In my post of yesterday, drawn from the Pittsbugh Post-Gazette essay, I mentioned how Alan Greenspan's book, The Age of Turbulence, doesn't address predatory lending. In fact, readers searching for references to the many consumer law statutes the Fed interprets or enforces or both--including Truth in Lending, HOEPA, the Consumer Leasing Act, and the Electronic Funds Transfer Act--will largely be disappointed. I suppose that a book about those subjects would sell fewer copies than the book that Greenspan actually wrote. And make no mistake: Greenspan's book is a terrific read on his life, economic history, and economic theory.

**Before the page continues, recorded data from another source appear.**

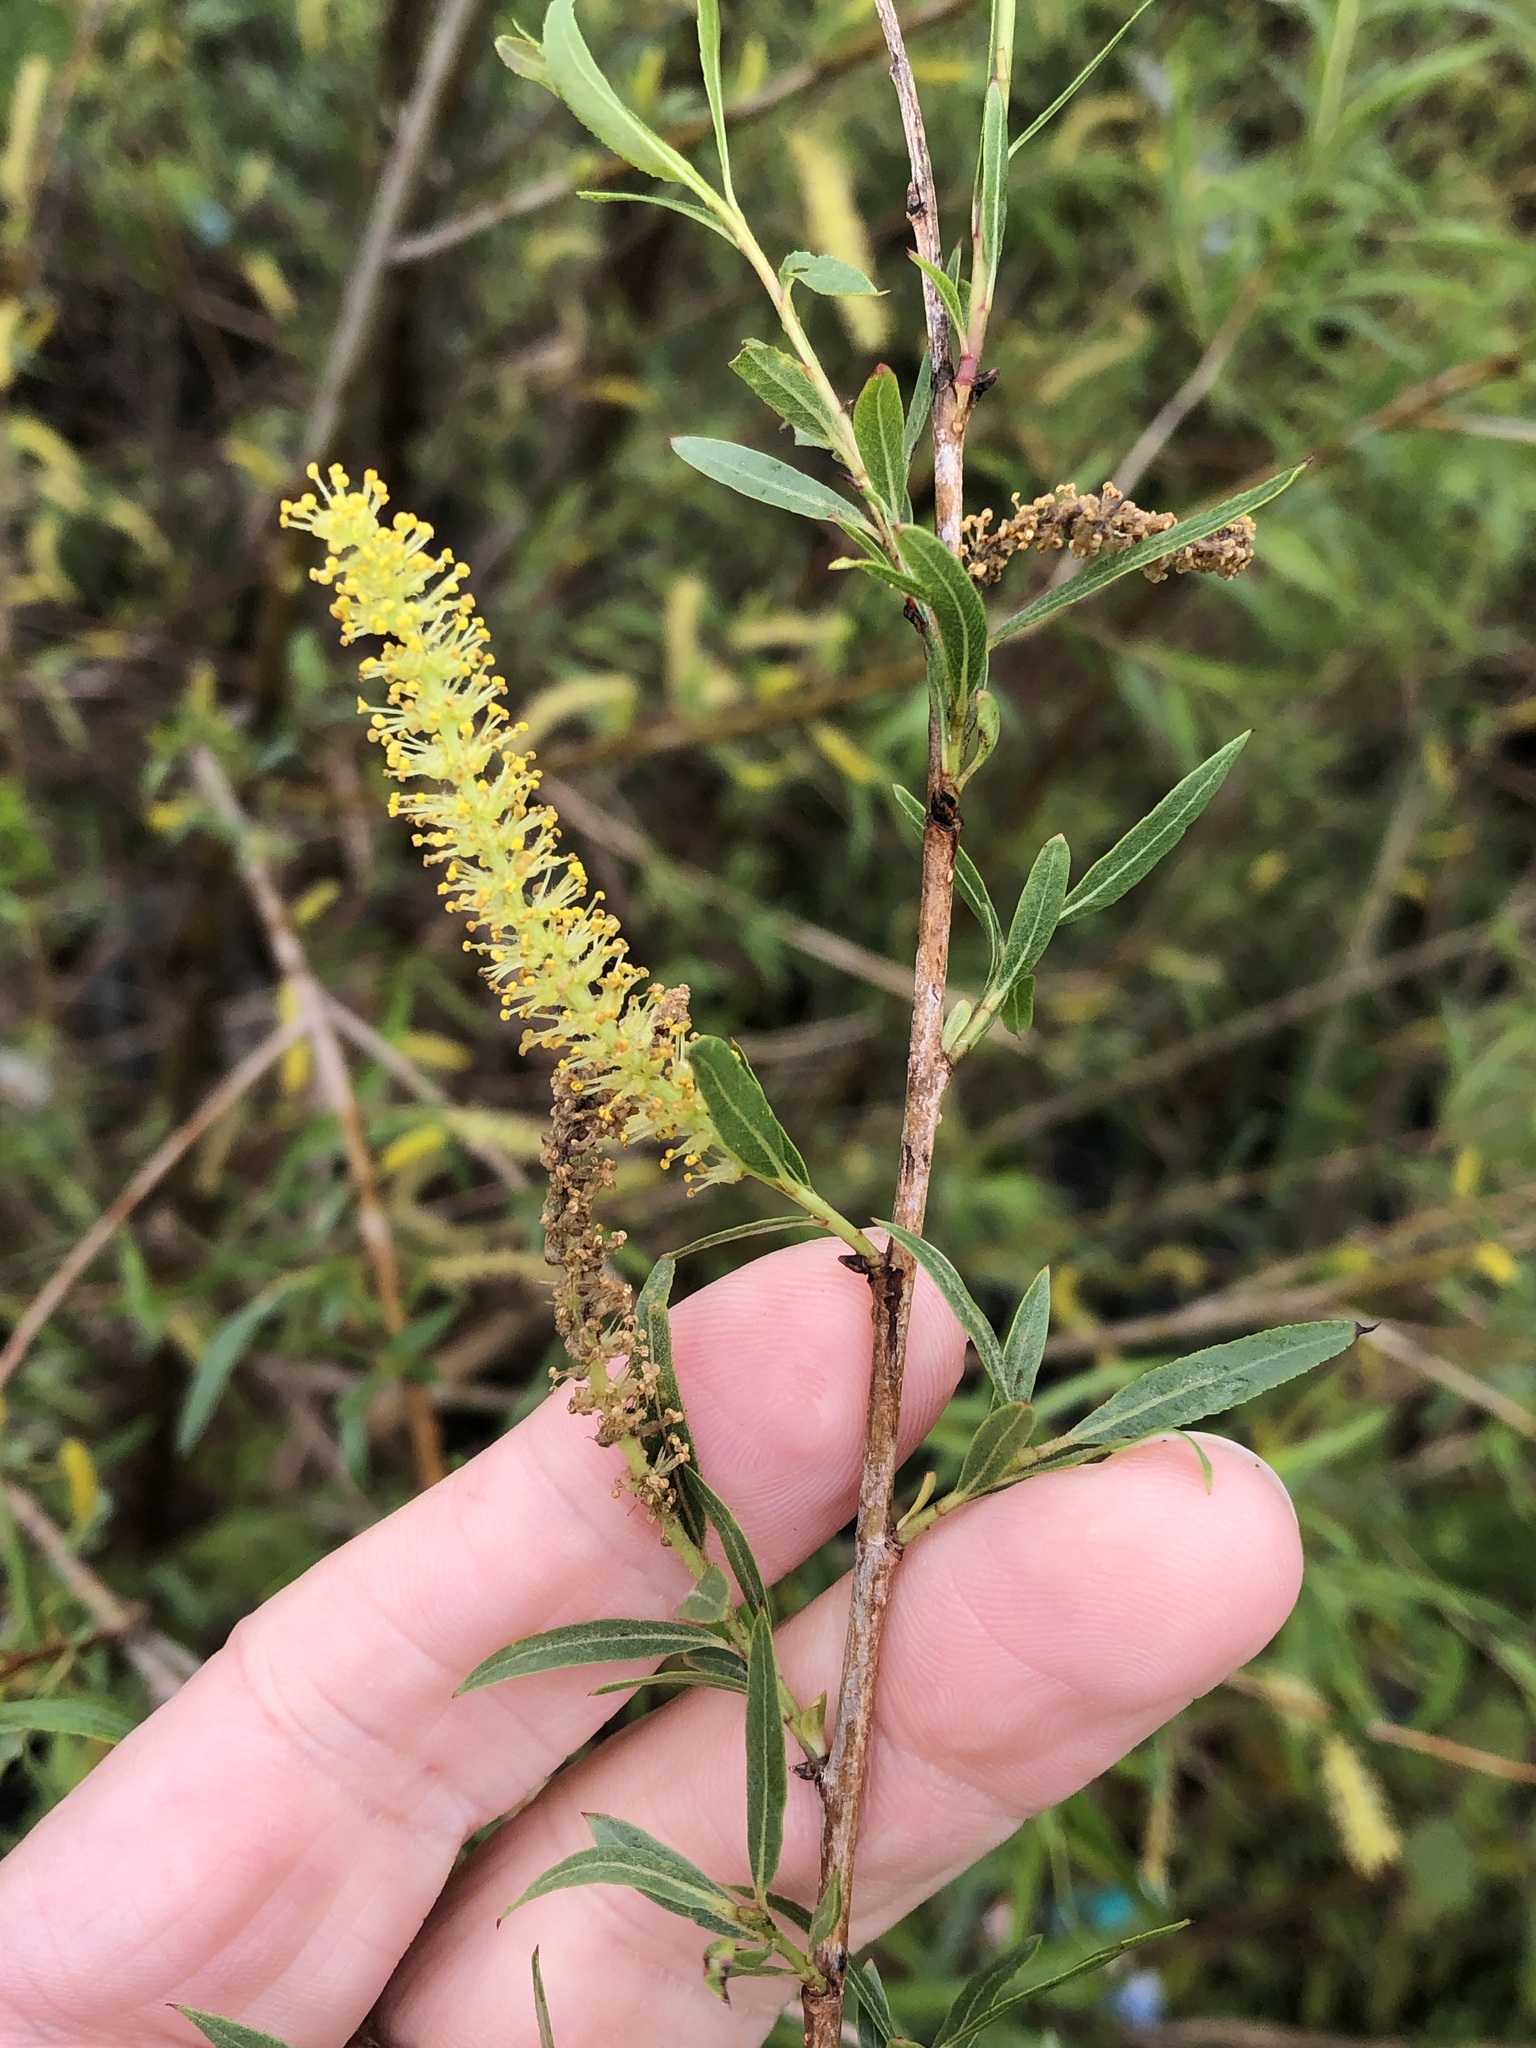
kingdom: Plantae
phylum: Tracheophyta
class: Magnoliopsida
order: Malpighiales
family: Salicaceae
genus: Salix
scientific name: Salix nigra
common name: Black willow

But to reinforce the point I made yesterday, isn't something wrong when the memoir of the person at the head of what is probably the agency with the greatest power over the rules governing consumer credit transactions gives those rules such short shrift? Not that I blame Greenspan. He was appointed to the job because of his mastery of macroeconomics. But again, shouldn't someone who has mastered the law of consumer credit run the principal agency devoted to that subject? In other words, at the risk of beating a dead horse, is the Fed the best agency to administer consumer credit laws?
Two other points about the book: Greenspan notes at one point that bank examiners rarely find bank fraud, and observes that as a rule regulators learn about bank fraud from whistleblowers. Kind of makes you wonder if bank examiners ever find violations of consumer protection laws.
Finally, Greenspan is an ardent believer in competition and free-market capitalism. Reading his book is a nice counterpoint to Reich's Supercapitalism, about which I blogged here earlier this week: one touts the benefits and the other the costs of competition.